(DATA SUPPLIED)

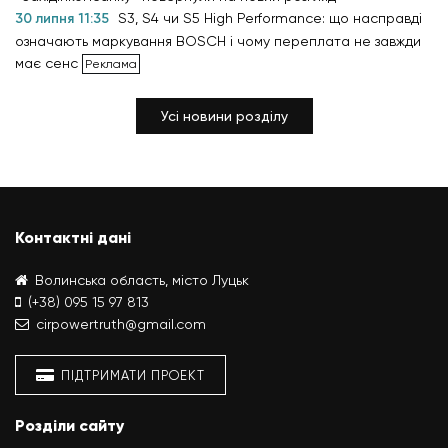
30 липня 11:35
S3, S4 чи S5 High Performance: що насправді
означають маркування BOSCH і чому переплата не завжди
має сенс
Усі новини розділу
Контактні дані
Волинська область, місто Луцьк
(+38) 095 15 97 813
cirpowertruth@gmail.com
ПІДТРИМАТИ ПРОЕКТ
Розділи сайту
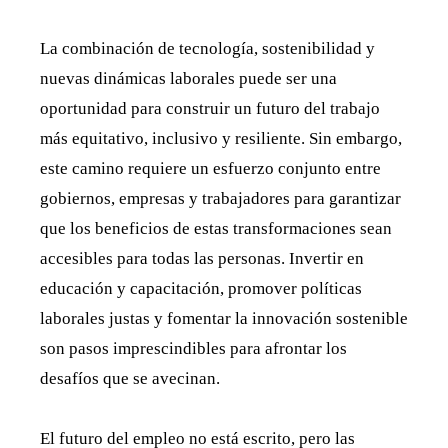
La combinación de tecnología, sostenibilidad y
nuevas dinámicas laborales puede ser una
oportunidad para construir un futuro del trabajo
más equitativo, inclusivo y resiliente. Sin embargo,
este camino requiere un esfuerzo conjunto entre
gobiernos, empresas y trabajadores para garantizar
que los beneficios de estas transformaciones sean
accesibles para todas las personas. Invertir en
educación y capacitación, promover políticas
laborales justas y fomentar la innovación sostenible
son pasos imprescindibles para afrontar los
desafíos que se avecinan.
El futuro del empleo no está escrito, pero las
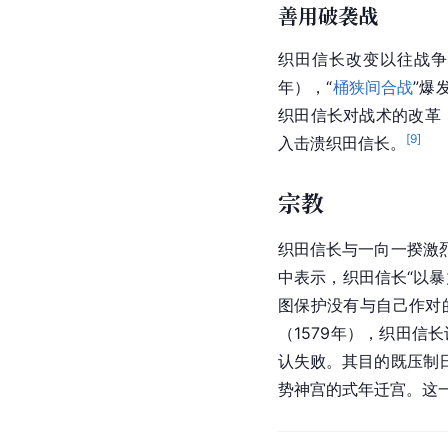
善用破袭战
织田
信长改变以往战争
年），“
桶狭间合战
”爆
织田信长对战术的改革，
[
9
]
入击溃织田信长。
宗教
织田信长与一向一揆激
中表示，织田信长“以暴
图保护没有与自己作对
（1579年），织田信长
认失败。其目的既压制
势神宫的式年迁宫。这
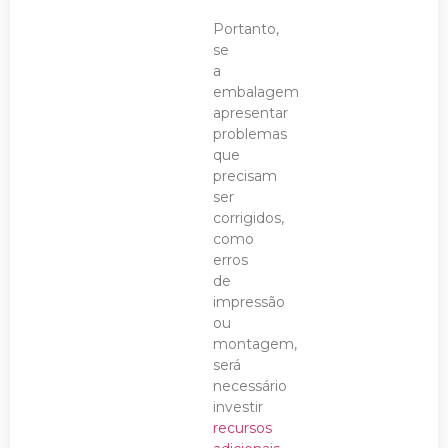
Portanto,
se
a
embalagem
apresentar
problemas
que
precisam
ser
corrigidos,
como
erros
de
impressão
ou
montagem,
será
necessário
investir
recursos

(TASK OBJECTIVE)
Give everything from the start of the data down to the line containing "El futuro del", including that line, as a numbered list with blank lines left out. Leave the pictures out of the answer.

(ANSWER TO THIS TASK)
1. 30 липня 11:35
2. S3, S4 чи S5 High Performance: що насправді
3. означають маркування BOSCH і чому переплата не завжди
4. має сенс
5. Усі новини розділу
6. Контактні дані
7. Волинська область, місто Луцьк
8. (+38) 095 15 97 813
9. cirpowertruth@gmail.com
10. ПІДТРИМАТИ ПРОЕКТ
11. Розділи сайту
12. La combinación de tecnología, sostenibilidad y
13. nuevas dinámicas laborales puede ser una
14. oportunidad para construir un futuro del trabajo
15. más equitativo, inclusivo y resiliente. Sin embargo,
16. este camino requiere un esfuerzo conjunto entre
17. gobiernos, empresas y trabajadores para garantizar
18. que los beneficios de estas transformaciones sean
19. accesibles para todas las personas. Invertir en
20. educación y capacitación, promover políticas
21. laborales justas y fomentar la innovación sostenible
22. son pasos imprescindibles para afrontar los
23. desafíos que se avecinan.
24. El futuro del empleo no está escrito, pero las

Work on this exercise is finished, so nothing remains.